By Parag Deulgaonkar
Difficult for insurers to continue this pace of premium growth: S&P
Insurance companies in the UAE are back in black in the first half 2016 after reporting losses in 2015, driven by support from the Dubai Compulsory Health Insurance Scheme, according to a Standard and Poor’s Rating Agency.
“The overall market has returned to profit, both on an underwriting basis and a net income basis, after posting losses in the 2015,” the global ratings agency said in a report titled ‘UAE Insurers Show Signs of Recovery, But Regulatory Changes Create Uncertainty’.
Overall, the UAE health insurance sector has seen a major boom since 2013, with medical premium growth averaging 30 percent in the first six months of this year.
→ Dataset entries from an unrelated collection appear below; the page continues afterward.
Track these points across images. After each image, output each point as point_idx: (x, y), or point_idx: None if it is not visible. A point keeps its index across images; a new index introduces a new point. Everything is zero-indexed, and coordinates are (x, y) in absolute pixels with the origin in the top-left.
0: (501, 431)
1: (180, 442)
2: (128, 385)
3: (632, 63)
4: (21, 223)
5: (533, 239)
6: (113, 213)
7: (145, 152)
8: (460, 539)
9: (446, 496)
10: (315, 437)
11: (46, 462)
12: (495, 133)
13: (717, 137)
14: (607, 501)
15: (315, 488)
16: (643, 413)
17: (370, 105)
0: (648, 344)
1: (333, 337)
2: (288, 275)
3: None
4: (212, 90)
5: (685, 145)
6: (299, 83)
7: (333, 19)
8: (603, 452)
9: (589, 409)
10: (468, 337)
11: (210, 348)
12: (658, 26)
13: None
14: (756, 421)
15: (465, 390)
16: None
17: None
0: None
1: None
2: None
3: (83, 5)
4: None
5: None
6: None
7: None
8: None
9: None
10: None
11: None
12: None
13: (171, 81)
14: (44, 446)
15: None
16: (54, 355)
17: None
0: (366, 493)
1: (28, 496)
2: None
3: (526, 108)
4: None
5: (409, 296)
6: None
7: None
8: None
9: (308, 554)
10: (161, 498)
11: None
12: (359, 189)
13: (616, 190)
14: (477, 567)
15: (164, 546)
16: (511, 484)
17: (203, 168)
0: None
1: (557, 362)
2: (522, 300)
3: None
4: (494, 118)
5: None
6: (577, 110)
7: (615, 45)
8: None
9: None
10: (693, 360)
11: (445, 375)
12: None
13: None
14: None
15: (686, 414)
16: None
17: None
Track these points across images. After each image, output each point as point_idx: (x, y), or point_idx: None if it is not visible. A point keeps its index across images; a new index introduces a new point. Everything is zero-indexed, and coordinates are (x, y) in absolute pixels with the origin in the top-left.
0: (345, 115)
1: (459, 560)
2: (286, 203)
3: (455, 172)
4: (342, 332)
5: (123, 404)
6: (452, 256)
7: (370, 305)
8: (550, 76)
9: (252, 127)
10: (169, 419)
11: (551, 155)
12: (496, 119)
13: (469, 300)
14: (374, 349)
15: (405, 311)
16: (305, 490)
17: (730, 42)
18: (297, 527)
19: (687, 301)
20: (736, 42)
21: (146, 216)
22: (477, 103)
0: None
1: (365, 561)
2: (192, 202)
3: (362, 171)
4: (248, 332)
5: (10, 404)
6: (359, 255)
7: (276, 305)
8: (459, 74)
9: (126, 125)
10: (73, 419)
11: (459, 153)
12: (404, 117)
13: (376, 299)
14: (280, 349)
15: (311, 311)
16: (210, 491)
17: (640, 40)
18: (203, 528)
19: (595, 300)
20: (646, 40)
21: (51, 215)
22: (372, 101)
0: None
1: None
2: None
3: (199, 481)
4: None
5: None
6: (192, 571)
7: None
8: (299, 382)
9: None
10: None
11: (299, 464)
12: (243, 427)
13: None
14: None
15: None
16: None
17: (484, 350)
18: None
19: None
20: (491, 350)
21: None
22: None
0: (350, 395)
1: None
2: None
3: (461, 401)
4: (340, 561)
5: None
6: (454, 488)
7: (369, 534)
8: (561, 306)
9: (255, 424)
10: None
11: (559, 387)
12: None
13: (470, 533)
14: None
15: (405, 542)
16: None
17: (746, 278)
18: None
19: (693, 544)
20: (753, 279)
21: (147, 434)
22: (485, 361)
The listed UAE insurers posted growth of nine percent in gross premiums for first-half 2016, similar to the eight per cent growth seen in first-half 2015.
The conventional insurers registered a 10 percent increase in premiums in first half 2016, compared with five per cent for the first half of 2015, while the takaful (Islamic insurance) sector faced a slower pace of growth, at four percent, compared with 30 percent for the first half of 2015, owing to the dip in premium income in 2016 for four out of eight takaful insurers.
“The UAE is vulnerable to many of these factors, resulting in our reduced forecasts for GDP growth in the coming years. However, this slowdown has not been a barrier to the expansion of the local insurance market,” the report said.
The Dubai Compulsory Health Insurance Scheme, completed in a three-stage roll-out in June 2016, was introduced following Abu Dhabi making health insurance mandatory for all residents several years ago.
The report states that it will become increasingly difficult for insurers to continue this pace of premium growth, unless they find innovative ideas to diversify into newer business lines considering that over 90 percent of medical premiums in the UAE are generated within Abu Dhabi and Dubai, and both the emirates have now completed their medical insurance projects.
Currently, 60 insurance companies in the country, out of which 29 are listed on one of the two stock exchanges (Abu Dhabi Securities Exchange and Dubai Financial Market), which control almost half of the total UAE market premiums, the report said.